### Action item
Your task is to return the listing below word for word, without any of its images.

### Given data
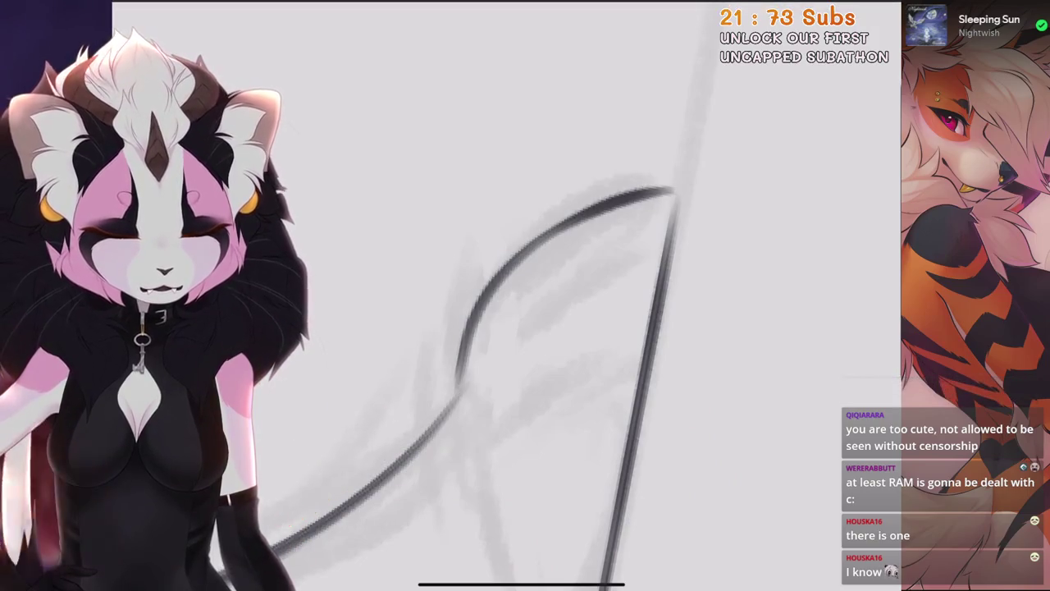
{"action": "left_click_drag", "start_coordinate": [648, 240], "coordinate": [523, 341]}
{"action": "key", "text": "ctrl+z"}
{"action": "mouse_move", "coordinate": [650, 222]}
{"action": "left_mouse_down"}
{"action": "mouse_move", "coordinate": [525, 316]}
{"action": "mouse_move", "coordinate": [567, 377]}
{"action": "left_mouse_up"}
{"action": "key", "text": "ctrl+z"}
{"action": "left_click_drag", "start_coordinate": [495, 318], "coordinate": [524, 442]}
{"action": "mouse_move", "coordinate": [525, 328]}
{"action": "left_mouse_down"}
{"action": "mouse_move", "coordinate": [460, 295]}
{"action": "mouse_move", "coordinate": [566, 328]}
{"action": "mouse_move", "coordinate": [476, 263]}
{"action": "left_mouse_up"}
{"action": "key", "text": "ctrl+z"}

### Written reply
{"action": "left_click_drag", "start_coordinate": [648, 240], "coordinate": [523, 341]}
{"action": "key", "text": "ctrl+z"}
{"action": "mouse_move", "coordinate": [650, 222]}
{"action": "left_mouse_down"}
{"action": "mouse_move", "coordinate": [525, 316]}
{"action": "mouse_move", "coordinate": [567, 377]}
{"action": "left_mouse_up"}
{"action": "key", "text": "ctrl+z"}
{"action": "left_click_drag", "start_coordinate": [495, 318], "coordinate": [524, 442]}
{"action": "mouse_move", "coordinate": [525, 328]}
{"action": "left_mouse_down"}
{"action": "mouse_move", "coordinate": [460, 295]}
{"action": "mouse_move", "coordinate": [566, 328]}
{"action": "mouse_move", "coordinate": [476, 263]}
{"action": "left_mouse_up"}
{"action": "key", "text": "ctrl+z"}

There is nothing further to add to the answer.